_SELECTED PASSAGE_.
--------------------------------

Fighting Irish – Hayley Mills Stars Amid the Feisty Ladies of PARTY FACE

0

REVIEW: of Party Face, a new comedy by Isobel Mahon, at New York City’s City Center; and
INTERVIEW: with star Hayley Mills, and others.

The ladies are getting their Irish up at New York’s City Center, where playwright Isobel Mahon’s new comedy, Party Face, is running through April 8.

Set in an affluent suburb of modern-day Dublin, the play “features five strong women” (as Morgan Sills, one of its producers, explains), and the New York production brings the party to roaring life with ensemble work from five ideally cast actresses, including a luminous, hilarious and invaluable turn by veteran screen, stage and television star Hayley Mills as the redoubtable matriarch, Carmel.

“There’s a lot going on,” producer Sills comments of the play’s deceptive comedic structure, “about the lies we all tell to keep up appearances, and how those lies get exposed.” And, indeed, while Party Face may caper to the rhythms of sitcom, it also manages to smuggle in a wealth of poetry beneath the laughter, and even prompt an eleventh-hour tear to leaven its welter of smiles.

But of course it does: it’s Irish!

--------------------------------

_ASSIGNMENT A_.
In the Party Face review, which character does Hayley Mills play?
_ASSIGNMENT B_.
Condense the paragraph of the Party Face review that begins "Set in an affluent suburb" into two sentences that keep its main facts.
_ASSIGNMENT C_.
List every real person named in the Party Face review, giving the role the review assigns to each.

_DATASET EXCERPTS_.
--------------------------------

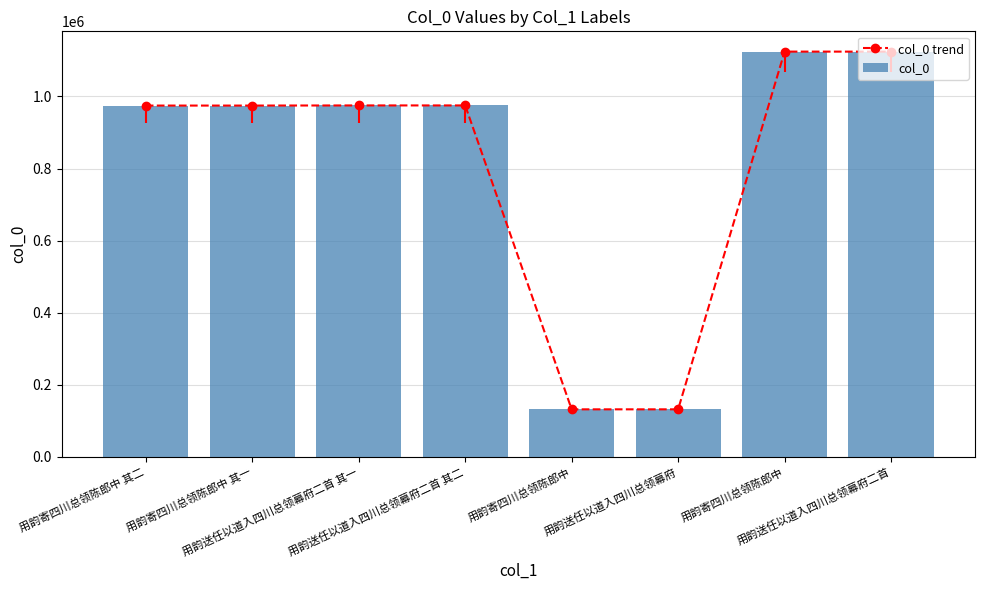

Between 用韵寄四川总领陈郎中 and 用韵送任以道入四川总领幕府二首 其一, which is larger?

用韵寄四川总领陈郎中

--------------------------------

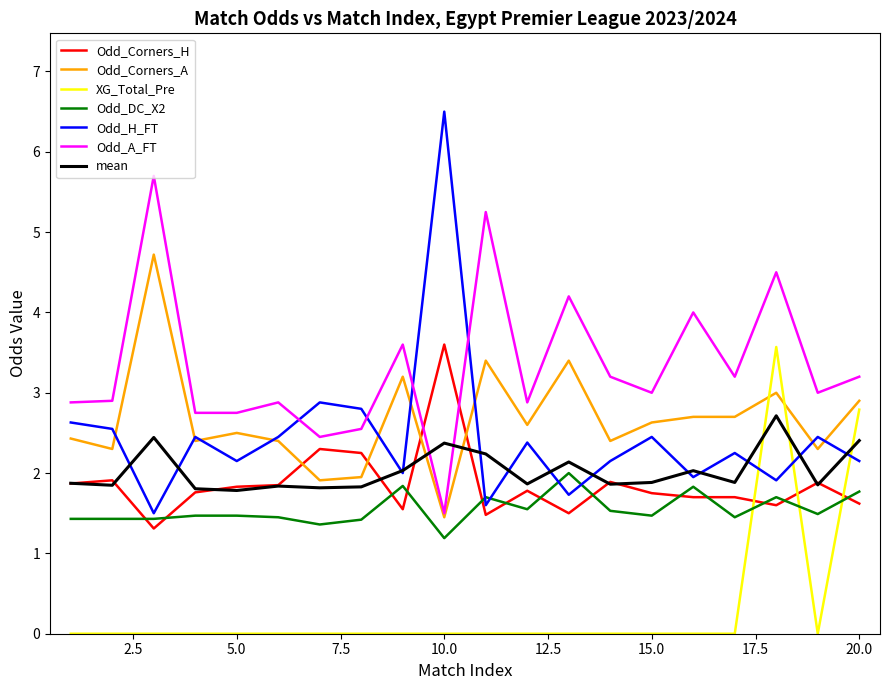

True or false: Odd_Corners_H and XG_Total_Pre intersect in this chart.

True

--------------------------------

_ANSWER SECTION A_.
She plays the matriarch, Carmel.

_ANSWER SECTION B_.
Party Face is set in an affluent suburb of modern-day Dublin and, according to producer Morgan Sills, "features five strong women." The New York production features five ideally cast actresses, with veteran star Hayley Mills giving a luminous, hilarious and invaluable performance as the matriarch Carmel.

_ANSWER SECTION C_.
- Isobel Mahon: playwright
- Morgan Sills: one of the producers
- Hayley Mills: star, playing the matriarch Carmel